Einige Faktoren machen El Salvador zum perfekten Versuchsfeld für digitales Geld, das sich – wie im Fall von Bitcoin – nicht beliebig vermehren lässt. Mit einem Bruttoinlandsprodukt von 25 Milliarden Dollar im Jahr handelt es sich um eine eher unbedeutende Volkswirtschaft – 25 Milliarden Dollar, so viel produzieren die US-Bürger an einem einzigen Vormittag. El Salvador ist auch ein eher armes Land. Das Pro-Kopf-Einkommen liegt bei rund 3300 Dollar im Jahr. Zum Vergleich: In Deutschland sind es umgerechnet 44.500 Dollar.

Schon in den vergangenen Jahren kam El Salvador ohne eigene Landeswährung aus. Nach einer schweren Krise wird seit 2001 der US-Dollar als Zahlungsmittel genutzt, der El Salvador Colón spielt kaum noch eine Rolle. Damit hat sich das Land an die Geldpolitik der Vereinigten Staaten gebunden, ohne Einfluss auf Geldmenge oder Zinsen. Ein Bankkonto ist in Teilen der Bevölkerung unüblich, die meisten verfügen jedoch über ein Smartphone.
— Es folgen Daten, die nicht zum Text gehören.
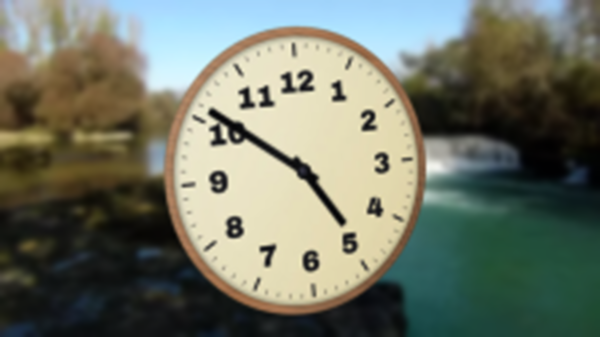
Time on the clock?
4:51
Auf eine Initiative des salvadorianischen Präsidenten Nayib Bukele, Jahrgang 1981, hat das Parlament vor einem halben Jahr die Einführung von Bitcoin beschlossen. Dieses Gesetz ist nun am 7. September in Kraft getreten und verpflichtet Händler dazu, die Kryptowährung zu akzeptieren, wenn die technischen Möglichkeiten dafür gegeben sind. Außerdem können die Bürger des Landes ihre Steuern – bisher weltweit einmalig – in Bitcoin begleichen. Währungshüter, Investoren und Politiker beobachten das Experiment mit Argusaugen.
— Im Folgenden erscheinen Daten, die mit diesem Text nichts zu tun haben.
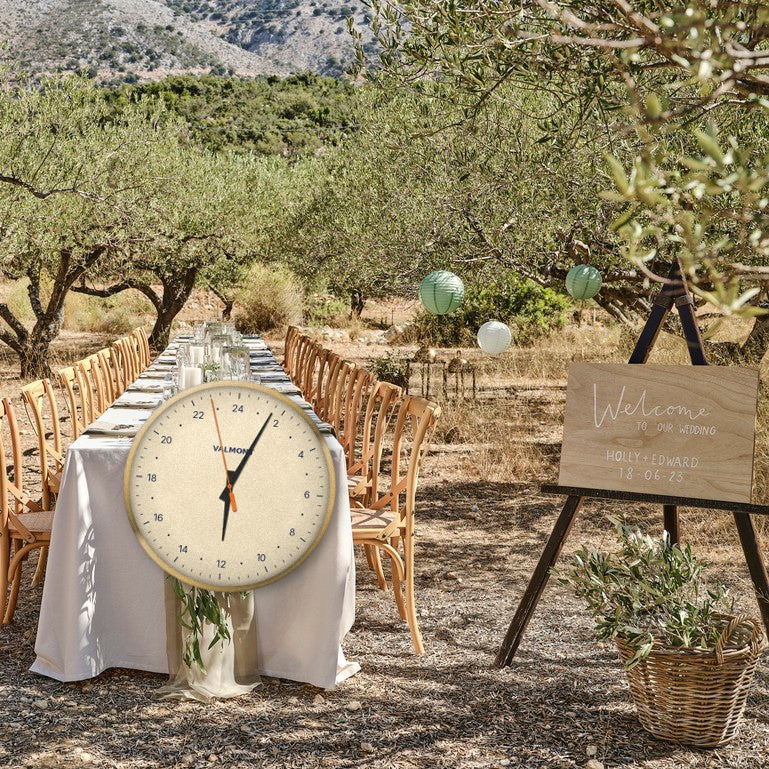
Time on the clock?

Bukele warb mit dem Argument für die Einführung der Kryptowährung, sie würde Hunderttausenden Menschen ohne Bankverbindung Zugang zu Finanzdienstleistungen verschaffen. Außerdem würden salvadorianische Familien so viel Geld sparen. Da viele aus den USA und anderen Ländern Geld in die alte Heimat überweisen, fallen nach Regierungsangaben 400 Millionen Dollar Überweisungsgebühren jährlich an, die den Menschen an Wohlstand verloren gehen.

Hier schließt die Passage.